-- YOUR OBJECTIVE --
Spot each line in the records below where the word "none" occurs, then copy it.

-- DATA FOR PROCESSING --

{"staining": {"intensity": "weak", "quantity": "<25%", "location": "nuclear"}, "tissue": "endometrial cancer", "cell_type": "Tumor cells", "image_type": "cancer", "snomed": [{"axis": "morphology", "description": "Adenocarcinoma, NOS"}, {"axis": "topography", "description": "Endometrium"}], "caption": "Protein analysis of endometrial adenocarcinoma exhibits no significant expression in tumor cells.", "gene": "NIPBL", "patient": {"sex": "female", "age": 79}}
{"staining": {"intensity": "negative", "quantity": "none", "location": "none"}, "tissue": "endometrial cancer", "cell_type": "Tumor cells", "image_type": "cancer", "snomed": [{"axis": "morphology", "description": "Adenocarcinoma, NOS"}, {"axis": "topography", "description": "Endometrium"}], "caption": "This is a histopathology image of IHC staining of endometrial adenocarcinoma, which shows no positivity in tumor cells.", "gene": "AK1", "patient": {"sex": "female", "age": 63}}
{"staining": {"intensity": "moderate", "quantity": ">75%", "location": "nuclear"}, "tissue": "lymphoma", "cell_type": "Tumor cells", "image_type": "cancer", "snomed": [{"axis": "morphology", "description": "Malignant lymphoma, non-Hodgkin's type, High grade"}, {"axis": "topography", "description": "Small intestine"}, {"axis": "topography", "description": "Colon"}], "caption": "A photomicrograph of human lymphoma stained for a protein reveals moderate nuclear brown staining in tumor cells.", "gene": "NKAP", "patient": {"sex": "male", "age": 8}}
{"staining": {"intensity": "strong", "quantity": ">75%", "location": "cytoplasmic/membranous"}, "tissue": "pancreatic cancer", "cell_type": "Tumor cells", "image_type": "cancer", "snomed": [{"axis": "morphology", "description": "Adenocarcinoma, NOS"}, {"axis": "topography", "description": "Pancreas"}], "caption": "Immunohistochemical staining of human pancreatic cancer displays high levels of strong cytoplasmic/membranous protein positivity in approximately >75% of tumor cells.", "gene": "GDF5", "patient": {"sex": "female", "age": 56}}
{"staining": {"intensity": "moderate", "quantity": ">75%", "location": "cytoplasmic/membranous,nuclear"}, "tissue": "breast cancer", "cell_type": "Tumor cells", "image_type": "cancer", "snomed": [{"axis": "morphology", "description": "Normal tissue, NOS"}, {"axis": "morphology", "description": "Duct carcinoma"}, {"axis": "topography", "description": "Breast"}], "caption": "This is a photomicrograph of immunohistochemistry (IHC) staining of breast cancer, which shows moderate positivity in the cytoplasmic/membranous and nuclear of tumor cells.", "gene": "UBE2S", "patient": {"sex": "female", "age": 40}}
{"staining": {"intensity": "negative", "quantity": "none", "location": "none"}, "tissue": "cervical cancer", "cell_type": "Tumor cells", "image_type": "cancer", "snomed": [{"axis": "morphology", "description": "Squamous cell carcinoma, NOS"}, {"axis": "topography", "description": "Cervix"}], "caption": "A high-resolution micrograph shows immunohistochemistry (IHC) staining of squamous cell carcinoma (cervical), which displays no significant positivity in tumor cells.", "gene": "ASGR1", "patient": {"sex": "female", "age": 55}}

-- PROBLEM SOLUTION --
{"staining": {"intensity": "negative", "quantity": "none", "location": "none"}, "tissue": "endometrial cancer", "cell_type": "Tumor cells", "image_type": "cancer", "snomed": [{"axis": "morphology", "description": "Adenocarcinoma, NOS"}, {"axis": "topography", "description": "Endometrium"}], "caption": "This is a histopathology image of IHC staining of endometrial adenocarcinoma, which shows no positivity in tumor cells.", "gene": "AK1", "patient": {"sex": "female", "age": 63}}
{"staining": {"intensity": "negative", "quantity": "none", "location": "none"}, "tissue": "cervical cancer", "cell_type": "Tumor cells", "image_type": "cancer", "snomed": [{"axis": "morphology", "description": "Squamous cell carcinoma, NOS"}, {"axis": "topography", "description": "Cervix"}], "caption": "A high-resolution micrograph shows immunohistochemistry (IHC) staining of squamous cell carcinoma (cervical), which displays no significant positivity in tumor cells.", "gene": "ASGR1", "patient": {"sex": "female", "age": 55}}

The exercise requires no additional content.